Cosa vuol dire suicidarsi? Liberarsi finalmente di un fardello, di un peso che grava sulle tue spalle impedendoti di camminare, di correre e di volare? Ce lo chiediamo un po’ tutti quando accadono situazioni come questa. E spesso neppure abbiamo finito di chiedercelo che già ci rispondiamo andando ad analizzare le cause che possono aver portato quella persona ad un simile gesto. Era depresso, aveva problemi con la famiglia, problemi con gli amici, aveva perso il lavoro, non si sentiva appagato… potremmo andare avanti all’infinito, potremmo continuare ad elencare senza mai rispondere veramente a quella domanda. Suicidarsi significa seppellire sogni e speranze, con la consapevolezza che non si può tornare indietro. È un gesto che esprime una necessità di amore, di conforto, sicurezza, che spesso non può essere colmata. Chi si suicida ha smesso di credere non tanto in un qualunque Dio, ma soprattutto in sé stesso, sa che, compiendo quest’ultimo atto, di lui non resterà che polvere dispersa nell’immensità del tempo. È consapevole che non rivedrà mai più chi ama e che, così, creerà una voragine nel cuore di chi lo ha amato. “Ha scelto la strada più facile” – commentano alcuni ragazzi. È veramente così? Certe volte penso che non puoi capire veramente una situazione finché non sei parte di essa o, per lo meno, cerchi di immedesimartici almeno un po’. Maria non ha scelto la via più facile. Ha scelto la più difficile. Con questo suo gesto ha voluto dire: “Io sono un essere umano e preferisco perdere tutto che convivere con il mio dolore”.
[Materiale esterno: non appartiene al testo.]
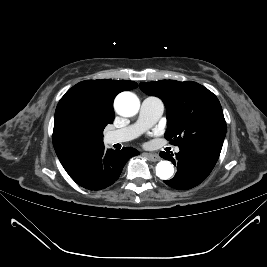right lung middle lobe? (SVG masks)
Segmentation results:
<instances>
[{
  "instance_id": "dd1d6c3e",
  "label": "right lung middle lobe",
  "mask_w": 267,
  "mask_h": 267,
  "mask_svg": "<svg viewBox=\"0 0 267 267\" xmlns=\"http://www.w3.org/2000/svg\"><path fill=\"white\" fill-rule=\"evenodd\" d=\"M105 126V124L94 125L93 123L82 118H76L72 122V129L75 133L85 134L94 132L98 135L101 141H103V130Z\"/></svg>"
}]
</instances>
Dicono che non sappiamo più confrontarci con la realtà, con la vita reale. Dicono che non siamo uomini, siamo “massa”. Primo Levi scrive: “La memoria umana è uno strumento meraviglioso ma fallace. È questa una verità logora, nota non solo agli psicologi, ma anche a chiunque abbia posto attenzione al comportamento di chi lo circonda, o al suo stesso comportamento”. Proprio a fronte di questo, sono convinto che chiunque stia leggendo questo articolo, probabilmente io stesso che l’ho scritto, se non fra qualche giorno, fra qualche settimana senz’altro, si sarà dimenticato della storia di Maria. Non leggete ciò che ho scritto con gli occhi velati dall’utopia che un giorno questo possa cambiare. Lo disse sessant’anni fa lo stesso Levi: “l’uomo dimentica”. Ma noi dobbiamo dimostrare, a noi stessi prima di tutto, che non siamo “massa”. Noi siamo uomini. Ma non siamo neppure soltanto uomini. “L’uomo dimentica”, è vero, ma l’uomo ha un cuore e il cuore ricorda il significato dei gesti, delle parole, di tutto ciò che, in qualche modo, arriva anche solo a sfiorarlo.

Questo articolo non vuole essere un appello a scoraggiare tutti coloro che hanno pensato, anche soltanto qualche volta nella loro vita, di farla finita. Forse per quello, sono soltanto un uomo… forse serve la fede, la ragione non basta. Io credo che il problema sia in tutti coloro che guardano e tacciono. È da lì che parte tutto ed è da lì che – come uomini – possiamo iniziare ad agire. Dai bordi della strada, dal cuore della vita.